28 “Não tenhais medo daqueles que matam o corpo, mas não podem matar a alma! Pelo contrário, temei aquele que pode destruir a alma e o corpo no inferno! 29 Não se vendem dois pardais por algumas moedas? No entanto, nenhum deles cai no chão sem o consentimento do vosso Pai. 30 Quanto a vós, até os cabelos da vossa cabeça estão todos contados. 31 Não tenhais medo! Vós valeis mais do que muitos pardais. 32 Portanto, todo aquele que se declarar a meu favor diante dos homens, também eu me declararei em favor dele diante do meu Pai que está nos céus. 33 Aquele, porém, que me negar diante dos homens, também eu o negarei diante do meu Pai que está nos céus” (Mt 10,28-33).

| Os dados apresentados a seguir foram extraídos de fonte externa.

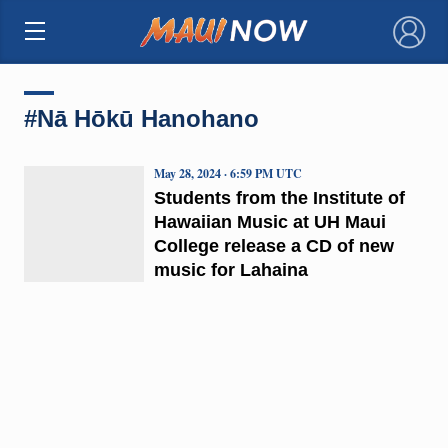
×
#Nā Hōkū Hanohano
May 28, 2024 · 6:59 PM UTC
Students from the Institute of
Hawaiian Music at UH Maui
College release a CD of new
music for Lahaina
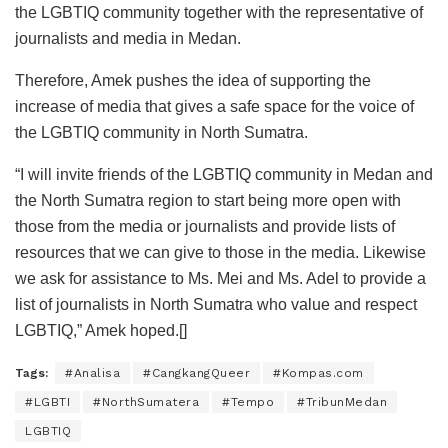
the LGBTIQ community together with the representative of
journalists and media in Medan.
Therefore, Amek pushes the idea of supporting the
increase of media that gives a safe space for the voice of
the LGBTIQ community in North Sumatra.
“I will invite friends of the LGBTIQ community in Medan and
the North Sumatra region to start being more open with
those from the media or journalists and provide lists of
resources that we can give to those in the media. Likewise
we ask for assistance to Ms. Mei and Ms. Adel to provide a
list of journalists in North Sumatra who value and respect
LGBTIQ,” Amek hoped.[]
Tags:
#Analisa
#CangkangQueer
#Kompas.com
#LGBTI
#NorthSumatera
#Tempo
#TribunMedan
LGBTIQ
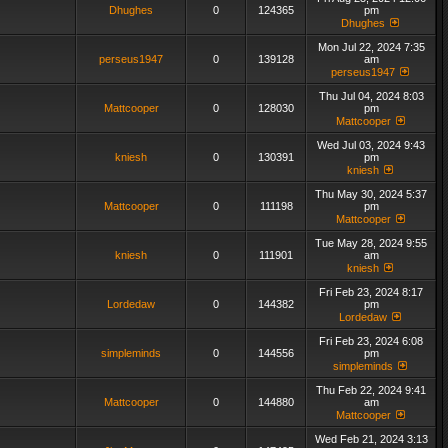
Dhughes
0
124365
pm
Dhughes
Mon Jul 22, 2024 7:35
perseus1947
0
139128
am
perseus1947
Thu Jul 04, 2024 8:03
Mattcooper
0
128030
pm
Mattcooper
Wed Jul 03, 2024 9:43
kniesh
0
130391
pm
kniesh
Thu May 30, 2024 5:37
Mattcooper
0
111198
pm
Mattcooper
Tue May 28, 2024 9:55
kniesh
0
111901
am
kniesh
Fri Feb 23, 2024 8:17
Lordedaw
0
144382
pm
Lordedaw
Fri Feb 23, 2024 6:08
simpleminds
0
144556
pm
simpleminds
Thu Feb 22, 2024 9:41
Mattcooper
0
144880
am
Mattcooper
Wed Feb 21, 2024 3:13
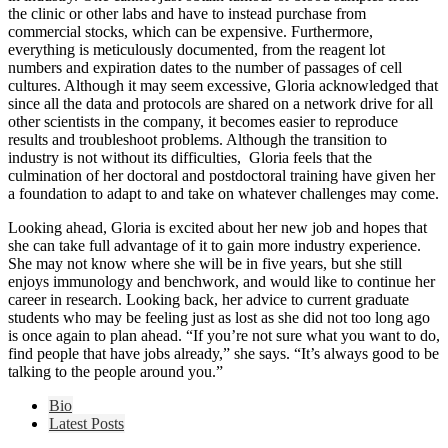
the clinic or other labs and have to instead purchase from
commercial stocks, which can be expensive. Furthermore,
everything is meticulously documented, from the reagent lot
numbers and expiration dates to the number of passages of cell
cultures. Although it may seem excessive, Gloria acknowledged that
since all the data and protocols are shared on a network drive for all
other scientists in the company, it becomes easier to reproduce
results and troubleshoot problems. Although the transition to
industry is not without its difficulties, Gloria feels that the
culmination of her doctoral and postdoctoral training have given her
a foundation to adapt to and take on whatever challenges may come.
Looking ahead, Gloria is excited about her new job and hopes that
she can take full advantage of it to gain more industry experience.
She may not know where she will be in five years, but she still
enjoys immunology and benchwork, and would like to continue her
career in research. Looking back, her advice to current graduate
students who may be feeling just as lost as she did not too long ago
is once again to plan ahead. “If you’re not sure what you want to do,
find people that have jobs already,” she says. “It’s always good to be
talking to the people around you.”
The
Bio
following
Latest Posts
two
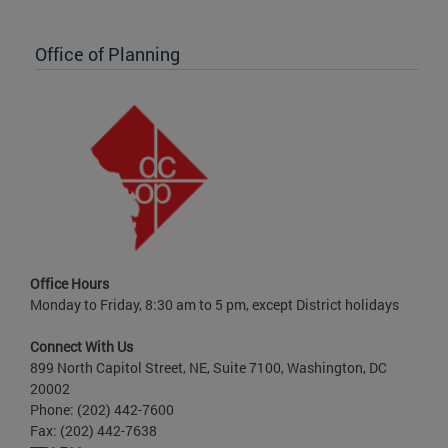
Office of Planning
Office Hours
Monday to Friday, 8:30 am to 5 pm, except District holidays
Connect With Us
899 North Capitol Street, NE, Suite 7100, Washington, DC
20002
Phone: (202) 442-7600
Fax: (202) 442-7638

Em nosso dia a dia buscamos palavras que nos motivem em nossa vida e missão, sobretudo quando, por causa de Cristo, encontramos oposição mesmo no círculo familiar. Assim, em momentos de desalento, fadiga ou perseguição, precisamos mais do que nunca de ânimo para podermos seguir em frente. Este trecho do evangelho, acima, nos encoraja no caminho do seguimento de Jesus. Trata-se de um chamado para não temer os homens.
Diante de contrariedades e perseguições, os apóstolos só têm a Palavra – não a deles, mas a de Jesus, ou seja, de seu Evangelho. Essa Palavra constitui sua defesa, sua súplica, sua pregação e, sobretudo, sua identidade de fé. É uma questão de postura evangélica humilde e necessária para que o discípulo missionário, não obstante as dificuldades, anuncie a todos a face de Deus, revelada pelo Filho. A oposição não deve, de modo algum, impedir o testemunho de Cristo, dado por meio de atos e palavras.
Perante as perseguições, nós, discípulos de Cristo, somos às vezes tentados a calar-nos – por medo -, a ponto a negar a fé. A perspectiva da morte provoca essas inversões, em vista da sobrevivência. Contudo, mais do que a sobrevivência, é a salvação do discípulo que está em jogo. Em seu chamado à perseverança, Jesus nos mostra quando cada um de nós conta aos olhos do Pai, pelo qual nunca somos abandonados: “Não tenham medo!” (v.26). Se a palavra dos apóstolos é preciosa para o anúncio do Evangelho, quanto mais sua salvação aos olhos de Deus!